:: DESCRIPTION OF THE TASK ::
The whole of the data is to be reproduced exactly.
··· RECORDED DATA
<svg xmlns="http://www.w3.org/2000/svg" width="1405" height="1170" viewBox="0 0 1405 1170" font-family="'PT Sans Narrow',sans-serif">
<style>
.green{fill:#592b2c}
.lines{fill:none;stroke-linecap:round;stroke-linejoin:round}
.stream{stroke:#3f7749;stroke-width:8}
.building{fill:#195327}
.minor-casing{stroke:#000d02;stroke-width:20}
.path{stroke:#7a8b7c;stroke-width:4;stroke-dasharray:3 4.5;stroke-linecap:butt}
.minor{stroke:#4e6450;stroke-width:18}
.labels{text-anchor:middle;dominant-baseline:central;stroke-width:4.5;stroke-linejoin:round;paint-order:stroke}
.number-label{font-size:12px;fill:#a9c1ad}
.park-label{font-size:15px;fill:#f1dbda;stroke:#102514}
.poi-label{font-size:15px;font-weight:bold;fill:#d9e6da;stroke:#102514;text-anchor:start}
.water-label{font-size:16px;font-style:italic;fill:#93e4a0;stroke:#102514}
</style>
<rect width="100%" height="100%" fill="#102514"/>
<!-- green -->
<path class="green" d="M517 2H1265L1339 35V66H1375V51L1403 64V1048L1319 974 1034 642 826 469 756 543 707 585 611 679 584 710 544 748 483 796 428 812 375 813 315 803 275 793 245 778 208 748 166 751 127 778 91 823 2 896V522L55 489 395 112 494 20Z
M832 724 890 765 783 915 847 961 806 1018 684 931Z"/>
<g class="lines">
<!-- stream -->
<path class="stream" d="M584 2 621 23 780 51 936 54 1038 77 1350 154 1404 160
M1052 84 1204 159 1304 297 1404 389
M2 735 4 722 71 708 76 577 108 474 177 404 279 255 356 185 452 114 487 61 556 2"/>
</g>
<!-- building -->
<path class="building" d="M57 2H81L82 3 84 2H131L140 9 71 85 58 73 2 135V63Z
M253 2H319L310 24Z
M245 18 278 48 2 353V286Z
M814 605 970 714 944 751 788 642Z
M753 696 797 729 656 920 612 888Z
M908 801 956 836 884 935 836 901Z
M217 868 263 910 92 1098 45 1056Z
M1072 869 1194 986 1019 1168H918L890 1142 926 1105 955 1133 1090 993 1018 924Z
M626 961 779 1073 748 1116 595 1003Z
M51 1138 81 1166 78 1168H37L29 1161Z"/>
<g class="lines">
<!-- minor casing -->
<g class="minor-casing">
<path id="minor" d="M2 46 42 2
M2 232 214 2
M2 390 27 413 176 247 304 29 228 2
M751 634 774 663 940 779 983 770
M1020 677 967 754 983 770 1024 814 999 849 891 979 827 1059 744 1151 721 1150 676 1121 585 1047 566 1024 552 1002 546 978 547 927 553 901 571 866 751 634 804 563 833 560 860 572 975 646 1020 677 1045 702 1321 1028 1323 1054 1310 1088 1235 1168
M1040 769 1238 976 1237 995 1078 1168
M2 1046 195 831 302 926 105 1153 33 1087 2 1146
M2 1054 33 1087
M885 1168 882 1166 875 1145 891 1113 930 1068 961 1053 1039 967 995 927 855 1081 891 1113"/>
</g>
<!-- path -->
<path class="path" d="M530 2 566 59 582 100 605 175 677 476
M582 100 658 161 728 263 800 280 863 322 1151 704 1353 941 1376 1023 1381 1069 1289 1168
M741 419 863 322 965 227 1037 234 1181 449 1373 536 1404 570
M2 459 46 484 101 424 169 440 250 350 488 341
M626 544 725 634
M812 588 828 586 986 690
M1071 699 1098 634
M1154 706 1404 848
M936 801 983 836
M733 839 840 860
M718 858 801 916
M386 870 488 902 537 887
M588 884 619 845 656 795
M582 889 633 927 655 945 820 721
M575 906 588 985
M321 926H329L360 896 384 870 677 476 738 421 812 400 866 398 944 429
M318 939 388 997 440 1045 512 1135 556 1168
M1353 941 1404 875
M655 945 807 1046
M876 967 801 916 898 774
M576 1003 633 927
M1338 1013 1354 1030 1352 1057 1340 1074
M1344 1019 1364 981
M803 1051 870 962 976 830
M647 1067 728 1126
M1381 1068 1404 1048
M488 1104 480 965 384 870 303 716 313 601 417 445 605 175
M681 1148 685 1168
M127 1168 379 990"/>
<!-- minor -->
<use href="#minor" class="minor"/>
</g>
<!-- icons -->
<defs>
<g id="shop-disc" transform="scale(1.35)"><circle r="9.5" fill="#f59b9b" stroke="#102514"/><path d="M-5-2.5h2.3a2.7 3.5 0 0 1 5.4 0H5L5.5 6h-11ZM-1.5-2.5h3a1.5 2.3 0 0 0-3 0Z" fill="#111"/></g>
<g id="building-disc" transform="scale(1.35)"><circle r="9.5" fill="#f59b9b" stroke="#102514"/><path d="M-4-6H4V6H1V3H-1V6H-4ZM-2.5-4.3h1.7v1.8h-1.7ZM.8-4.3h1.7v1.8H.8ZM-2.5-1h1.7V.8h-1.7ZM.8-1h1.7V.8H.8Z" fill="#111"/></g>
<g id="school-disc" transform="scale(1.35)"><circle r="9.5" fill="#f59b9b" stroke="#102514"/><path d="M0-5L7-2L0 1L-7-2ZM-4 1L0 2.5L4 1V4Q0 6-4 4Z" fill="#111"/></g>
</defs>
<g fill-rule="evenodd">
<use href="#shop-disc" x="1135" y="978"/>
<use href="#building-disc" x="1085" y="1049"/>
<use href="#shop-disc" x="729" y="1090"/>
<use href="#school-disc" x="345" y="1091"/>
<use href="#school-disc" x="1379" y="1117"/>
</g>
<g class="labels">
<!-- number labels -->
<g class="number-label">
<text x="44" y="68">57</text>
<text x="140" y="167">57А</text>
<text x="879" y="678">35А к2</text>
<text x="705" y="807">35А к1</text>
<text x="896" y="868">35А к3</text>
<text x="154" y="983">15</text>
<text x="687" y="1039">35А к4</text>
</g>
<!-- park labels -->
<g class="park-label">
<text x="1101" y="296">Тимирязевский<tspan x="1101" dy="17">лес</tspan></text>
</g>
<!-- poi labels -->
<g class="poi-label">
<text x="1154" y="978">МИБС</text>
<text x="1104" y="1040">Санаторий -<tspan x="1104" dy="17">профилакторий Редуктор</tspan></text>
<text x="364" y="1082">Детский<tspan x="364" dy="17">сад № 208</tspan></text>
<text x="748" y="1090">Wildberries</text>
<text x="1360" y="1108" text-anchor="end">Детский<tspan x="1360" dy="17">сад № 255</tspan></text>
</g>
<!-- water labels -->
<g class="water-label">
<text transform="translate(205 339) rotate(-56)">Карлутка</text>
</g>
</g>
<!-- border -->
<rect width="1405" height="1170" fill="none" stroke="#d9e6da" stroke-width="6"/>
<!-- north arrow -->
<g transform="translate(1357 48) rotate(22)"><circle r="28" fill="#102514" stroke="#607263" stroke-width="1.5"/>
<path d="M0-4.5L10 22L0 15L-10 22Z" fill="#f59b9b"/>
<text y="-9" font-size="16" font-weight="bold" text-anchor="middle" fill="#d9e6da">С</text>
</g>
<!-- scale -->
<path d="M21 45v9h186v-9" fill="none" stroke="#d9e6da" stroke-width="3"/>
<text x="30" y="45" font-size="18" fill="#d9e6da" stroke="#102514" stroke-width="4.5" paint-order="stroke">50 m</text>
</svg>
······
:: SOLVED PROBLEM ::
<svg xmlns="http://www.w3.org/2000/svg" width="1405" height="1170" viewBox="0 0 1405 1170" font-family="'PT Sans Narrow',sans-serif">
<style>
.green{fill:#592b2c}
.lines{fill:none;stroke-linecap:round;stroke-linejoin:round}
.stream{stroke:#3f7749;stroke-width:8}
.building{fill:#195327}
.minor-casing{stroke:#000d02;stroke-width:20}
.path{stroke:#7a8b7c;stroke-width:4;stroke-dasharray:3 4.5;stroke-linecap:butt}
.minor{stroke:#4e6450;stroke-width:18}
.labels{text-anchor:middle;dominant-baseline:central;stroke-width:4.5;stroke-linejoin:round;paint-order:stroke}
.number-label{font-size:12px;fill:#a9c1ad}
.park-label{font-size:15px;fill:#f1dbda;stroke:#102514}
.poi-label{font-size:15px;font-weight:bold;fill:#d9e6da;stroke:#102514;text-anchor:start}
.water-label{font-size:16px;font-style:italic;fill:#93e4a0;stroke:#102514}
</style>
<rect width="100%" height="100%" fill="#102514"/>
<!-- green -->
<path class="green" d="M517 2H1265L1339 35V66H1375V51L1403 64V1048L1319 974 1034 642 826 469 756 543 707 585 611 679 584 710 544 748 483 796 428 812 375 813 315 803 275 793 245 778 208 748 166 751 127 778 91 823 2 896V522L55 489 395 112 494 20Z
M832 724 890 765 783 915 847 961 806 1018 684 931Z"/>
<g class="lines">
<!-- stream -->
<path class="stream" d="M584 2 621 23 780 51 936 54 1038 77 1350 154 1404 160
M1052 84 1204 159 1304 297 1404 389
M2 735 4 722 71 708 76 577 108 474 177 404 279 255 356 185 452 114 487 61 556 2"/>
</g>
<!-- building -->
<path class="building" d="M57 2H81L82 3 84 2H131L140 9 71 85 58 73 2 135V63Z
M253 2H319L310 24Z
M245 18 278 48 2 353V286Z
M814 605 970 714 944 751 788 642Z
M753 696 797 729 656 920 612 888Z
M908 801 956 836 884 935 836 901Z
M217 868 263 910 92 1098 45 1056Z
M1072 869 1194 986 1019 1168H918L890 1142 926 1105 955 1133 1090 993 1018 924Z
M626 961 779 1073 748 1116 595 1003Z
M51 1138 81 1166 78 1168H37L29 1161Z"/>
<g class="lines">
<!-- minor casing -->
<g class="minor-casing">
<path id="minor" d="M2 46 42 2
M2 232 214 2
M2 390 27 413 176 247 304 29 228 2
M751 634 774 663 940 779 983 770
M1020 677 967 754 983 770 1024 814 999 849 891 979 827 1059 744 1151 721 1150 676 1121 585 1047 566 1024 552 1002 546 978 547 927 553 901 571 866 751 634 804 563 833 560 860 572 975 646 1020 677 1045 702 1321 1028 1323 1054 1310 1088 1235 1168
M1040 769 1238 976 1237 995 1078 1168
M2 1046 195 831 302 926 105 1153 33 1087 2 1146
M2 1054 33 1087
M885 1168 882 1166 875 1145 891 1113 930 1068 961 1053 1039 967 995 927 855 1081 891 1113"/>
</g>
<!-- path -->
<path class="path" d="M530 2 566 59 582 100 605 175 677 476
M582 100 658 161 728 263 800 280 863 322 1151 704 1353 941 1376 1023 1381 1069 1289 1168
M741 419 863 322 965 227 1037 234 1181 449 1373 536 1404 570
M2 459 46 484 101 424 169 440 250 350 488 341
M626 544 725 634
M812 588 828 586 986 690
M1071 699 1098 634
M1154 706 1404 848
M936 801 983 836
M733 839 840 860
M718 858 801 916
M386 870 488 902 537 887
M588 884 619 845 656 795
M582 889 633 927 655 945 820 721
M575 906 588 985
M321 926H329L360 896 384 870 677 476 738 421 812 400 866 398 944 429
M318 939 388 997 440 1045 512 1135 556 1168
M1353 941 1404 875
M655 945 807 1046
M876 967 801 916 898 774
M576 1003 633 927
M1338 1013 1354 1030 1352 1057 1340 1074
M1344 1019 1364 981
M803 1051 870 962 976 830
M647 1067 728 1126
M1381 1068 1404 1048
M488 1104 480 965 384 870 303 716 313 601 417 445 605 175
M681 1148 685 1168
M127 1168 379 990"/>
<!-- minor -->
<use href="#minor" class="minor"/>
</g>
<!-- icons -->
<defs>
<g id="shop-disc" transform="scale(1.35)"><circle r="9.5" fill="#f59b9b" stroke="#102514"/><path d="M-5-2.5h2.3a2.7 3.5 0 0 1 5.4 0H5L5.5 6h-11ZM-1.5-2.5h3a1.5 2.3 0 0 0-3 0Z" fill="#111"/></g>
<g id="building-disc" transform="scale(1.35)"><circle r="9.5" fill="#f59b9b" stroke="#102514"/><path d="M-4-6H4V6H1V3H-1V6H-4ZM-2.5-4.3h1.7v1.8h-1.7ZM.8-4.3h1.7v1.8H.8ZM-2.5-1h1.7V.8h-1.7ZM.8-1h1.7V.8H.8Z" fill="#111"/></g>
<g id="school-disc" transform="scale(1.35)"><circle r="9.5" fill="#f59b9b" stroke="#102514"/><path d="M0-5L7-2L0 1L-7-2ZM-4 1L0 2.5L4 1V4Q0 6-4 4Z" fill="#111"/></g>
</defs>
<g fill-rule="evenodd">
<use href="#shop-disc" x="1135" y="978"/>
<use href="#building-disc" x="1085" y="1049"/>
<use href="#shop-disc" x="729" y="1090"/>
<use href="#school-disc" x="345" y="1091"/>
<use href="#school-disc" x="1379" y="1117"/>
</g>
<g class="labels">
<!-- number labels -->
<g class="number-label">
<text x="44" y="68">57</text>
<text x="140" y="167">57А</text>
<text x="879" y="678">35А к2</text>
<text x="705" y="807">35А к1</text>
<text x="896" y="868">35А к3</text>
<text x="154" y="983">15</text>
<text x="687" y="1039">35А к4</text>
</g>
<!-- park labels -->
<g class="park-label">
<text x="1101" y="296">Тимирязевский<tspan x="1101" dy="17">лес</tspan></text>
</g>
<!-- poi labels -->
<g class="poi-label">
<text x="1154" y="978">МИБС</text>
<text x="1104" y="1040">Санаторий -<tspan x="1104" dy="17">профилакторий Редуктор</tspan></text>
<text x="364" y="1082">Детский<tspan x="364" dy="17">сад № 208</tspan></text>
<text x="748" y="1090">Wildberries</text>
<text x="1360" y="1108" text-anchor="end">Детский<tspan x="1360" dy="17">сад № 255</tspan></text>
</g>
<!-- water labels -->
<g class="water-label">
<text transform="translate(205 339) rotate(-56)">Карлутка</text>
</g>
</g>
<!-- border -->
<rect width="1405" height="1170" fill="none" stroke="#d9e6da" stroke-width="6"/>
<!-- north arrow -->
<g transform="translate(1357 48) rotate(22)"><circle r="28" fill="#102514" stroke="#607263" stroke-width="1.5"/>
<path d="M0-4.5L10 22L0 15L-10 22Z" fill="#f59b9b"/>
<text y="-9" font-size="16" font-weight="bold" text-anchor="middle" fill="#d9e6da">С</text>
</g>
<!-- scale -->
<path d="M21 45v9h186v-9" fill="none" stroke="#d9e6da" stroke-width="3"/>
<text x="30" y="45" font-size="18" fill="#d9e6da" stroke="#102514" stroke-width="4.5" paint-order="stroke">50 m</text>
</svg>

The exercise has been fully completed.